I was beginning to understand that he was drunk. The whisky, the emotion. It occurred to me that he didn’t resemble in any way the quiet, sanguine young man who stood behind the counter in the China Hall, as if when he had taken off his apron at six in the evening, he had removed a layer of his own skin, leaving him raw, edgy, vulnerable.

“It’s all I think about,” he said, “but I don’t want to see her, have her talk about nothing, dance with her.”

“I’m going in,” I said. “Are you coming?”

“In a minute,” he said and lit another cigarette. “By the way, I’ve always wondered — how did your father make all his money?”

I was a bit taken aback. “Something about mining stocks. Silver.”

“So you’ll be able to be an artist then, for as long as you want.”

“I don’t think my father’s too keen on it. But more than likely he doesn’t really care one way or the other.”

“She likes it that your father has got money. She told me that.”

“Wait a minute,” I said. “She’s never had anything to do with me. She doesn’t even glance in my direction.”

But I was misinterpreting George. “No, listen,” he said. “That’s who she is, what she talks about. She thinks about status constantly — can’t wait to get away from here. She wants to be somewhere more important.” He pulled the flask from his pocket. “You go on ahead, I can’t go in there yet.”

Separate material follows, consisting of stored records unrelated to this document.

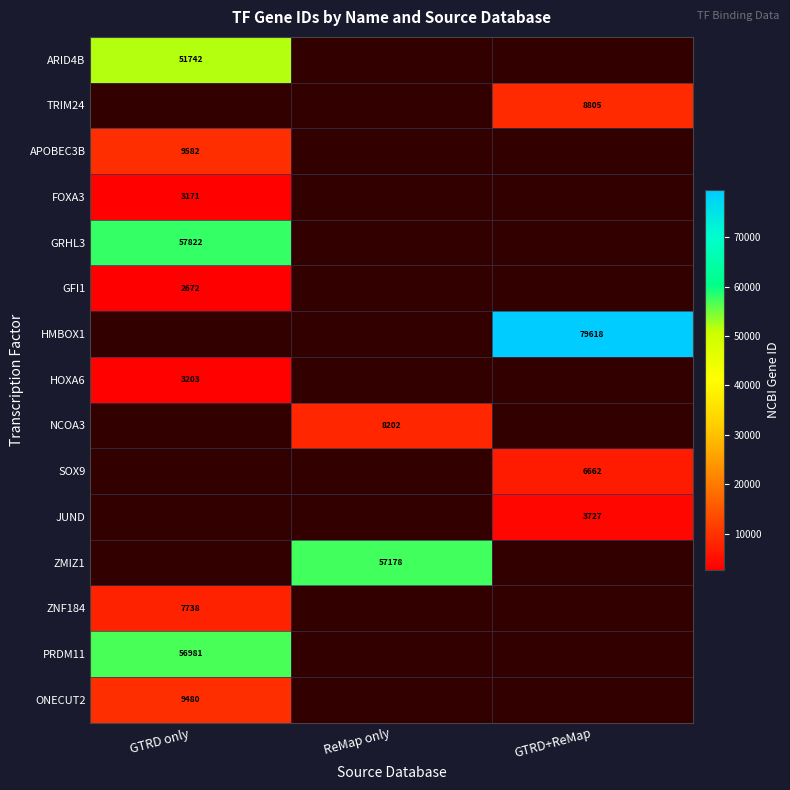

The PRDM11 series shows 92065 at GTRD only. True or false?

False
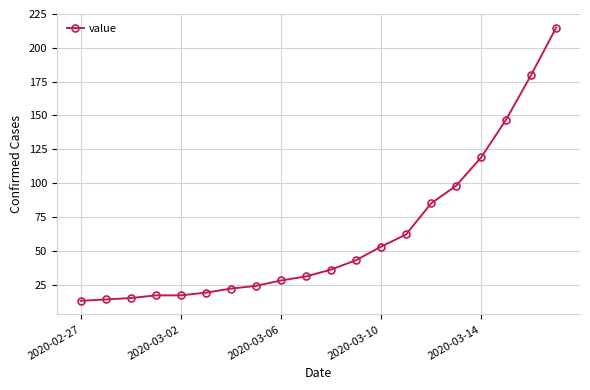

How many lines are shown in the chart?

1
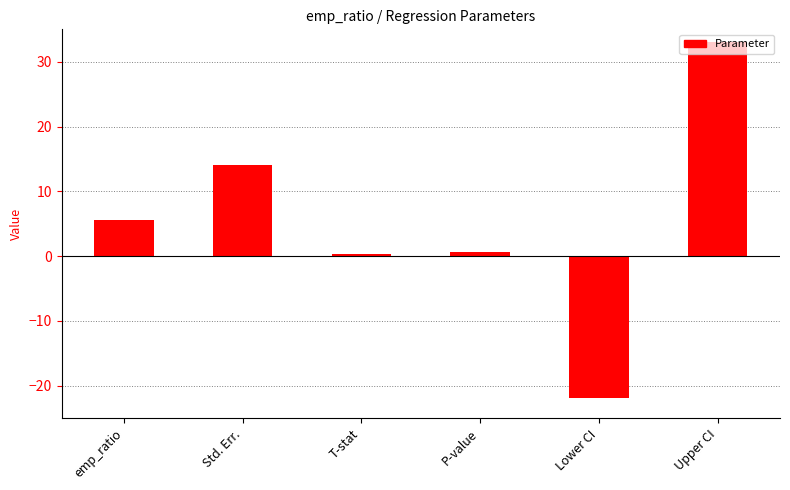

How many values are above zero?

5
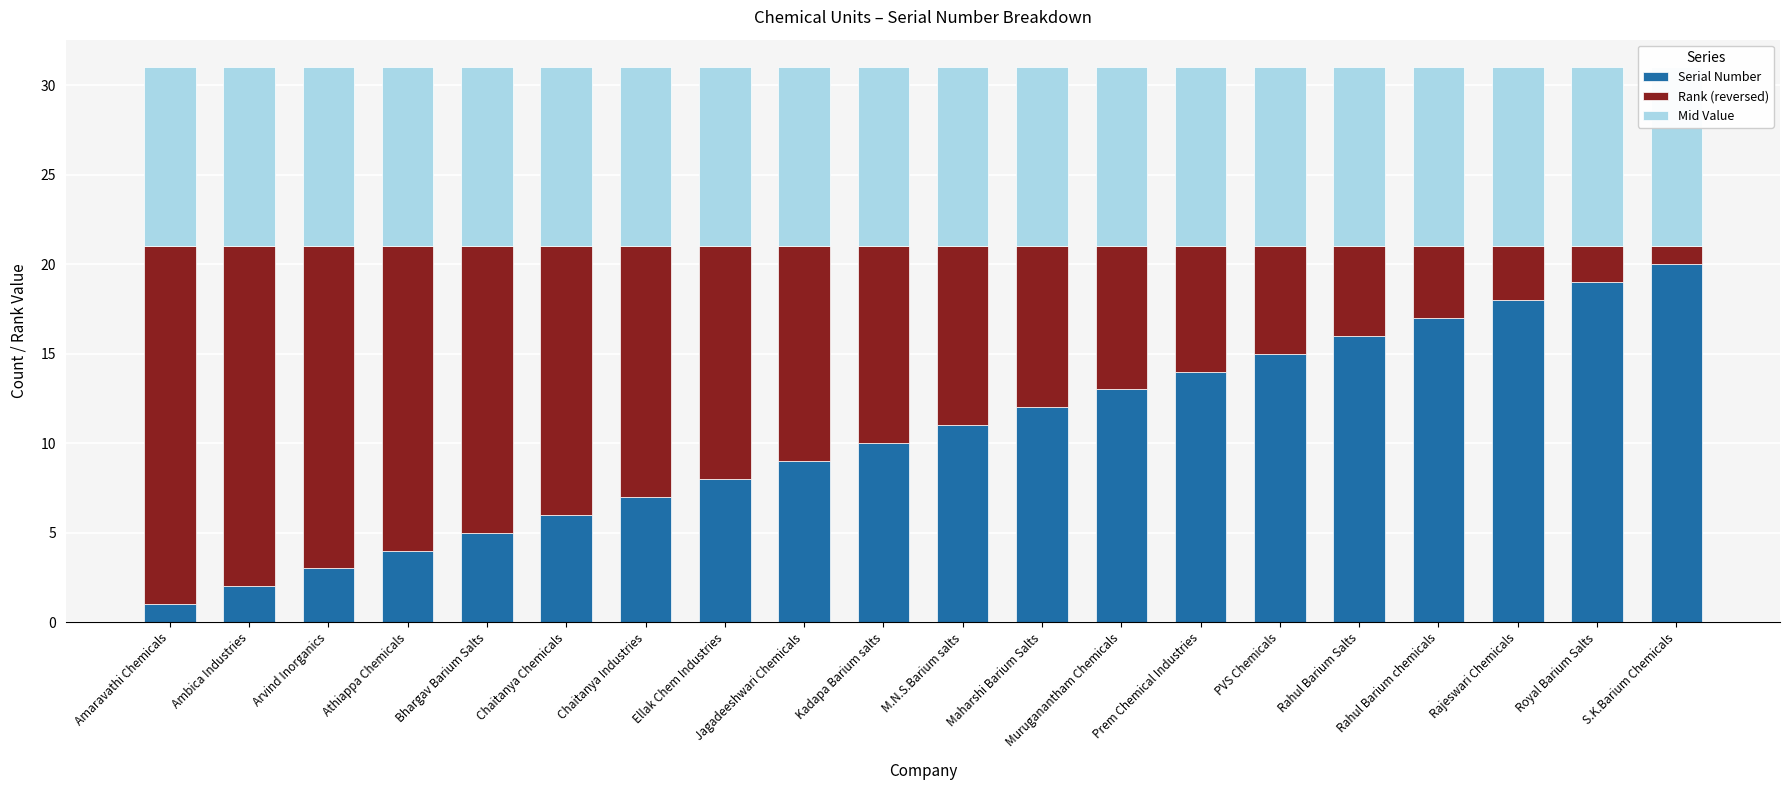

What is the label of the 13th bar from the left?

Muruganantham Chemicals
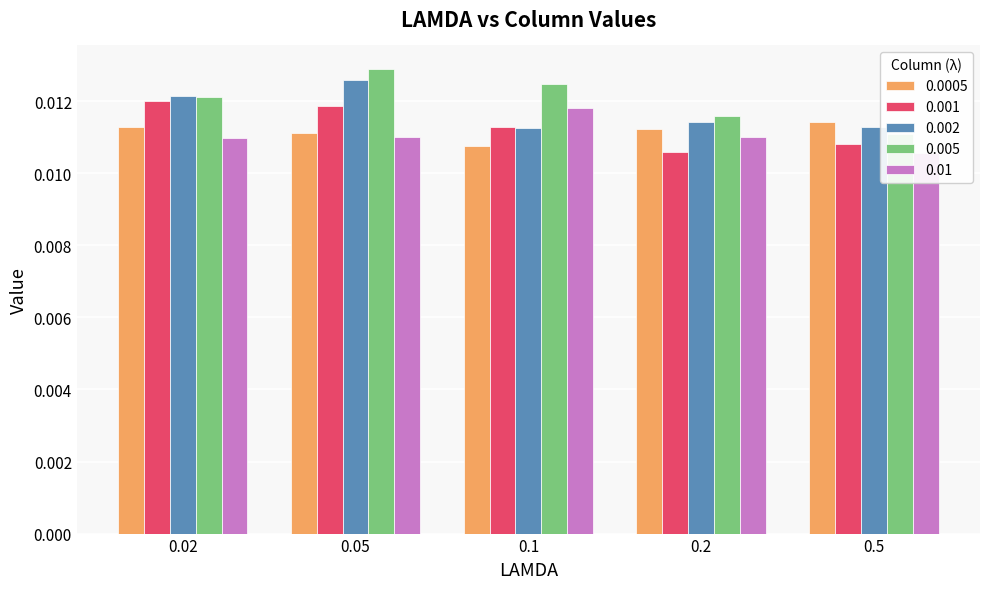

Which series has the largest total across all categories?

0.005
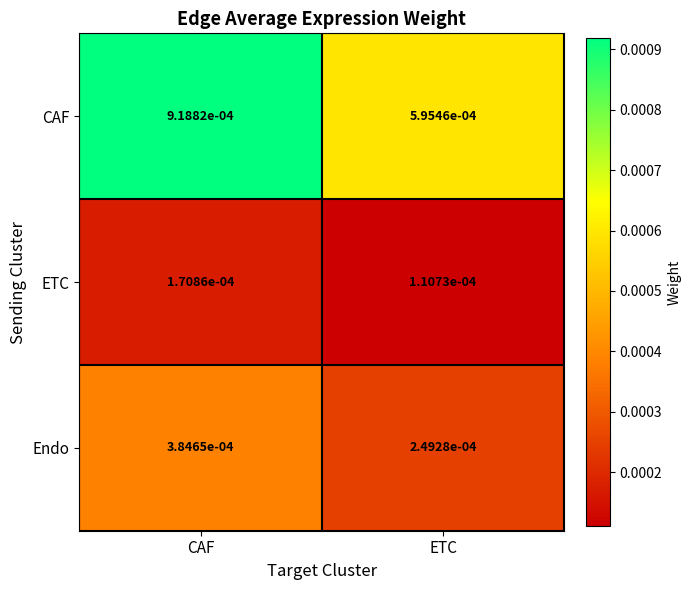

Which label corresponds to the largest value in the chart?

CAF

When I walked out onto the dance floor with a girl whose name I’ve forgotten now, I saw Vivian spinning in the arms of one of George’s friends. She wore high heels and a blue linen dress that reached to her ankles but exposed her wonderful throat. She smiled and nodded to me, then said something to her partner, who rocked with laughter. I felt my face redden. One always wanted Vivian’s approval.

George came through the door a few minutes later and stood near the wall with his hands in his pockets, staring hard in her direction. Then he shook his head like a beaten animal and began to walk straight across the floor, his eyes focused on the
opposite side of the room. He brushed by Vivian, his hip and shoulder making brief contact with her body, and continued purposefully towards the lakeside of the building. The screened door slapped back into place after he passed through it.

Vivian had been thrown slightly off balance. She stumbled, stopped dancing, and looked at the door for four or five seconds, just the hint of a question passing over her face. Then she turned again, laughing, towards the young man she had chosen earlier in the evening.